Perhaps just as notable as the Food and Drug Administration's
announcement of its openFDA project during this week's Health Datapalooza conference was the tone signaling a courtship of the coding community. The agency has been a target of criticism from Silicon Valley-style digital innovators, perhaps best exemplified by its recent spat with 23andme, the large, Google-funded personal genomics company.
The FDA is hoping to get developers interested in using its datasets for the public good, and it's starting with adverse drug events. In this case, the data for drug events was always available—but not readily so. According to Matt Mohebbi, a programmer with Iodine—the contractor that helped the FDA with the data release—the old data was scattered and typically available in XML format, which wasn't terribly friendly for developers. The hope is that by using an open-source search program called Elasticsearch (it powers Wikipedia's search function) and building an API, interested developers will be able to build tools and critique the underlying software, driving constant improvement.
The format, said Adam Baker, Mohebbi's co-developer at Iodine, is about “extending the olive branch a little bit farther” to developers. It's supposed to be easy. They want “anyone coming to the site (to) understand what's possible.”
The effort is extending its outreach to places where only developers roam—they were proud that the story was a hit on Hacker News, an online hangout for Silicon Valley coders; they'll be taking questions and critiques on other coder forums: Stack Exchange and GitHub, to name other examples.
"These guys (at FDA) are really responsive when we e-mail them really late at night,” said Mark Silverberg, a co-founder with Social Health Insights.
Besides developers, the agency officials on hand were also keen on emphasizing benefits for academic researchers as well. The format of the site means that researchers can publish in academic journals using the openFDA protocol. “We've heard from researchers that it can be difficult to publish anything that has proprietary format, because of obvious problems for reproducibility,” Mohebbi said.

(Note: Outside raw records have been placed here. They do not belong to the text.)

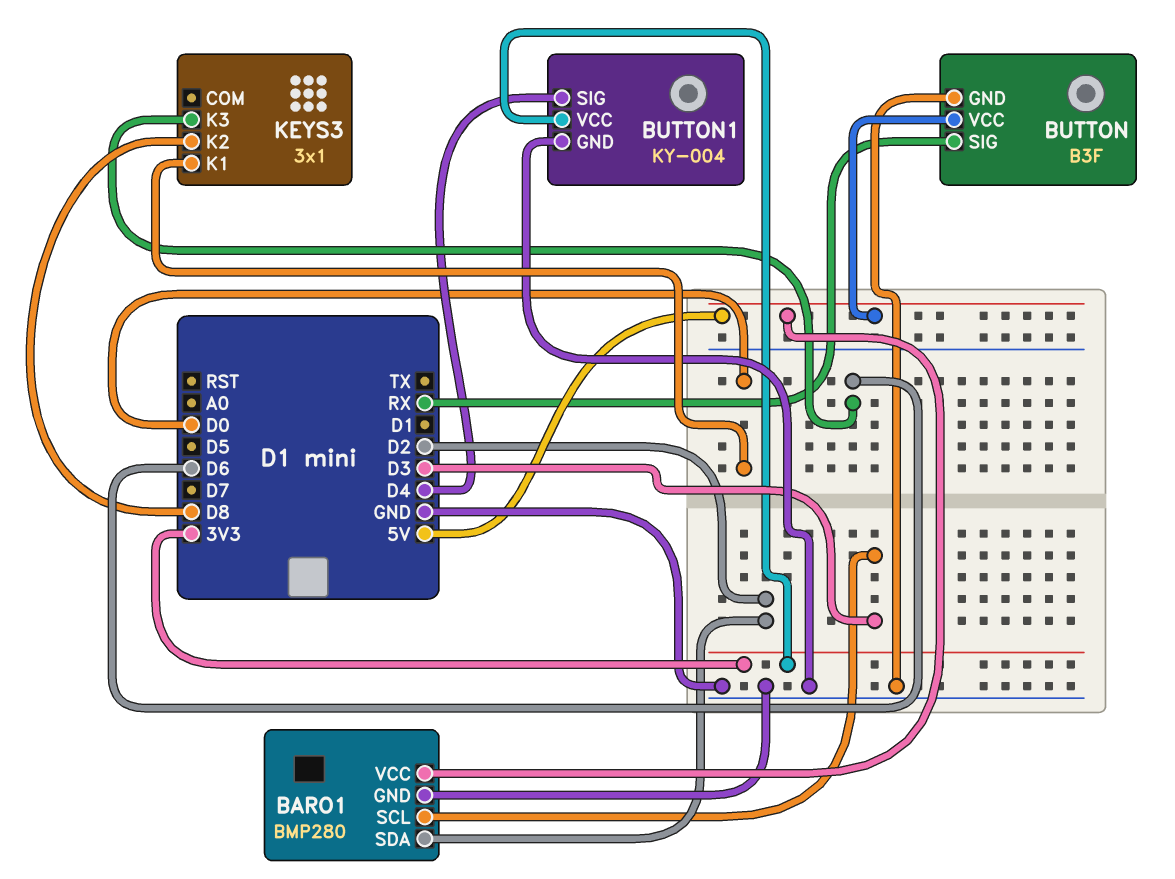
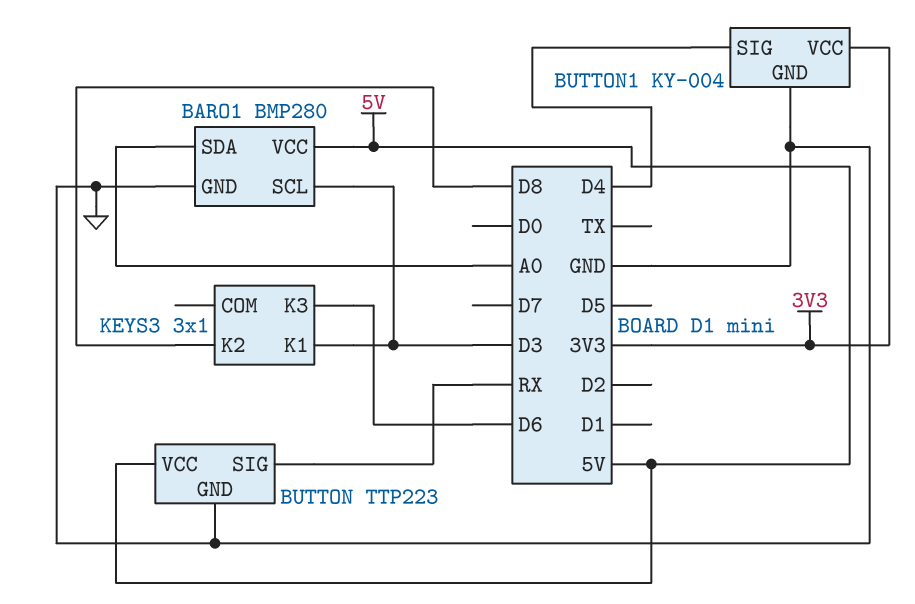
BARO1 pin SDA: D2 -> A0
BUTTON: B3F -> TTP223
KEYS3 pin K1: D0 -> D3

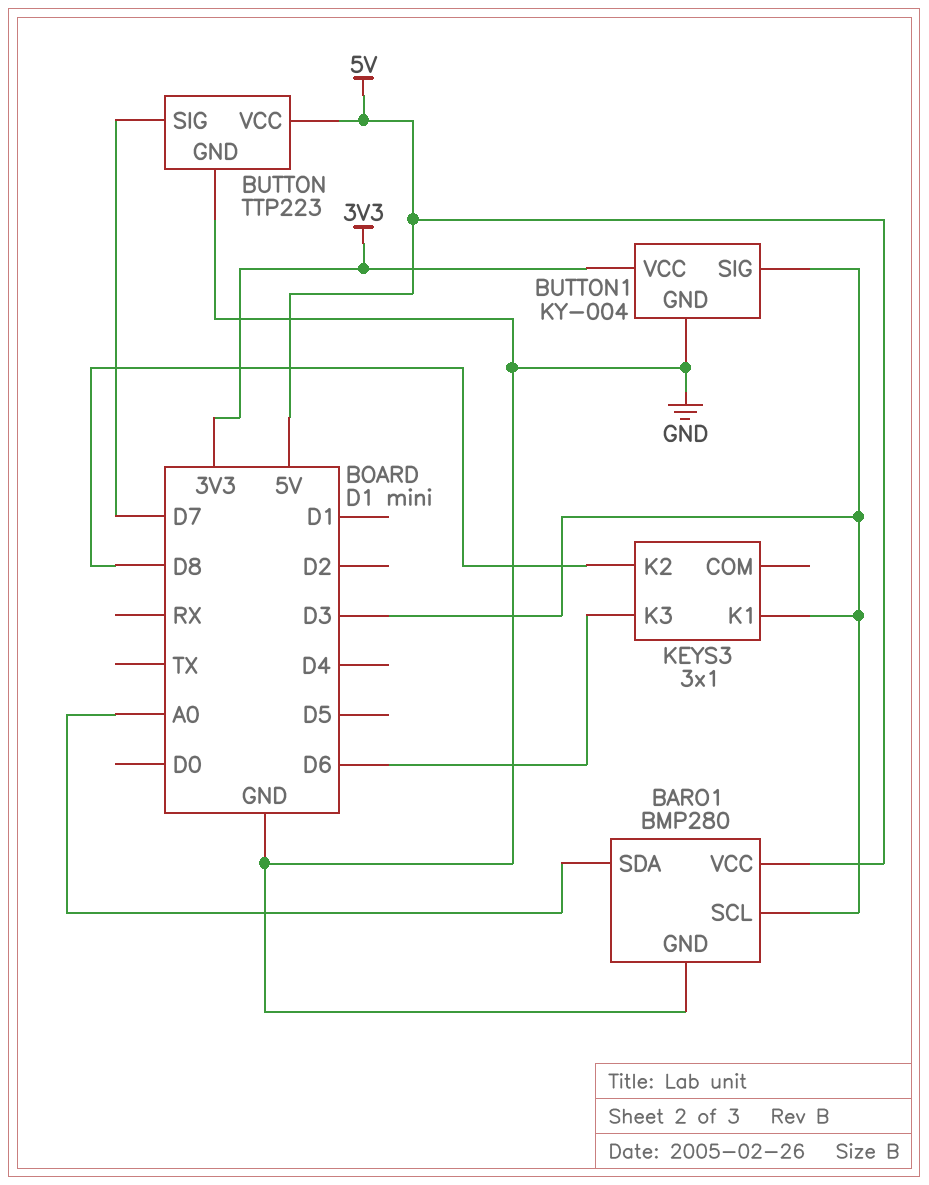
BUTTON pin SIG: RX -> D7
BUTTON1 pin SIG: D4 -> D3

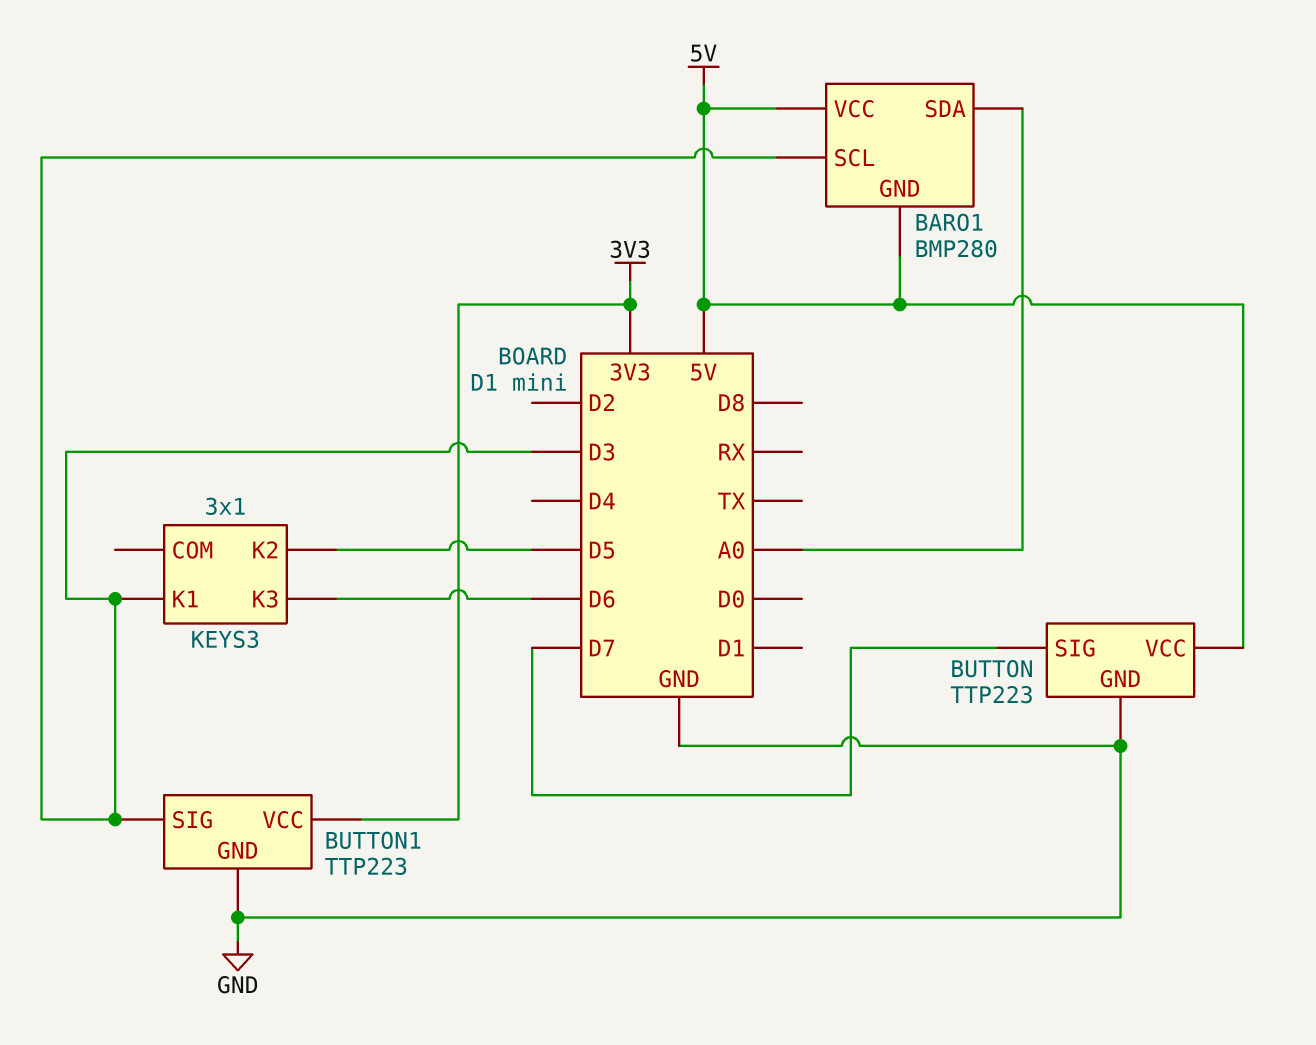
BARO1 pin GND: GND -> 5V
BUTTON1: KY-004 -> TTP223
KEYS3 pin K2: D8 -> D5

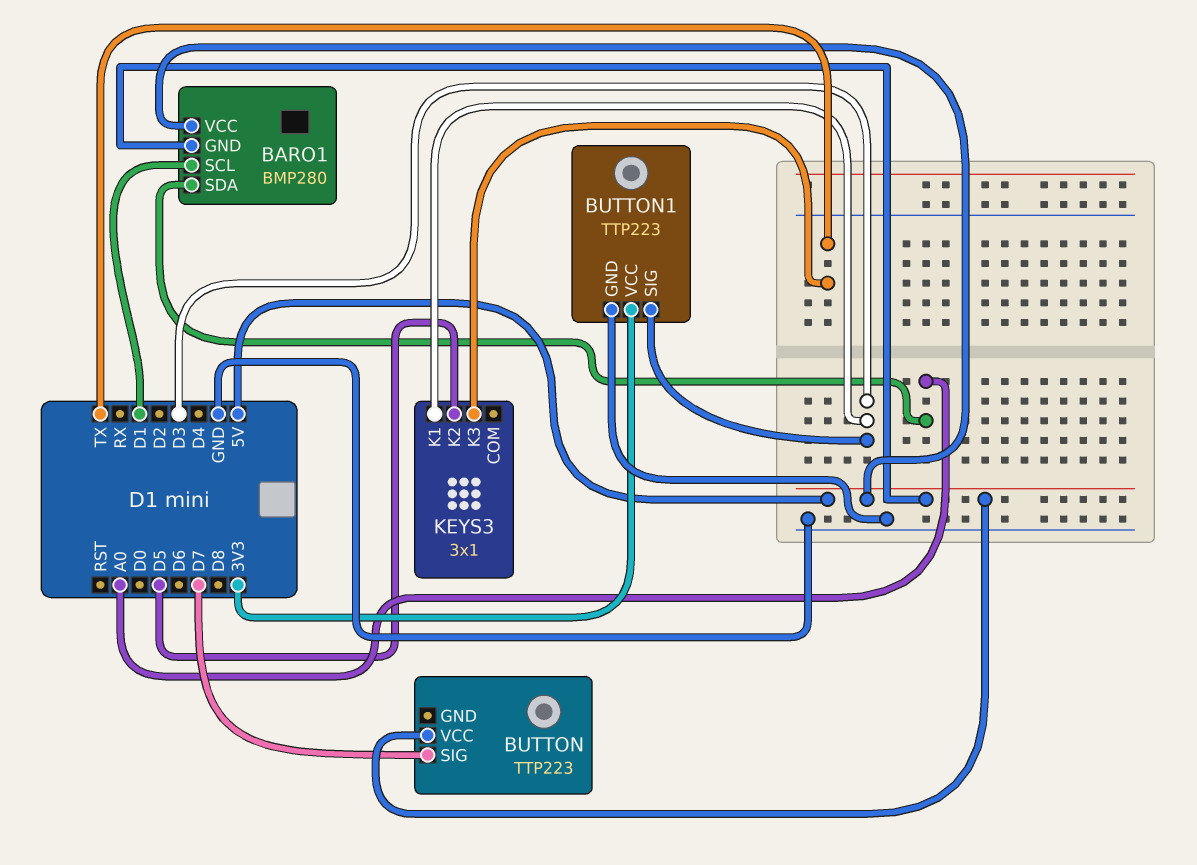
BARO1 pin SCL: D3 -> D1
BUTTON pin GND: GND -> none
KEYS3 pin K3: D6 -> TX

The officials and developers were eager not just to sing the benefits, but also demonstrate them. The demo featured users going to the website—www.open.fda.gov
—and scanning through the reports. They looked at the number of reports from October 2004 to June 2013 that involved a drug whose indication was for hypertension. They were able to narrow the search to reports involving a drug indicated for hypertension and specific to men older than 65.

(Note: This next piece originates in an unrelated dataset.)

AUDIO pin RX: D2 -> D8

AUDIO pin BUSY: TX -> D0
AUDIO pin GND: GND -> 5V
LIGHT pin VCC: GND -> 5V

Taha Kass-Hout, the FDA's chief health information officer, said that he hopes that “you guys can surprise us how you use it.” And the FDA hopes to open and organize other datasets in the future such as drug labeling and recalls and medical device adverse events, but those releases depend on conversations with the various centers that make up the agency.
There were also caveats. Sean Herron, a Presidential Innovation Fellow with the FDA, was quick to warn, “This is in beta. Don't build your $100 million app on this.”
When asked a question regarding the pharmaceutical industry's lack of enthusiasm for the project, Kass-Hout replied: “They've said good things, and they've expressed concerns as well” regarding the potential for the data to be misinterpreted. Herron suggested that the data was best used as driving the creation of theories, which could then be verified more rigorously, rather than coming to strong conclusions.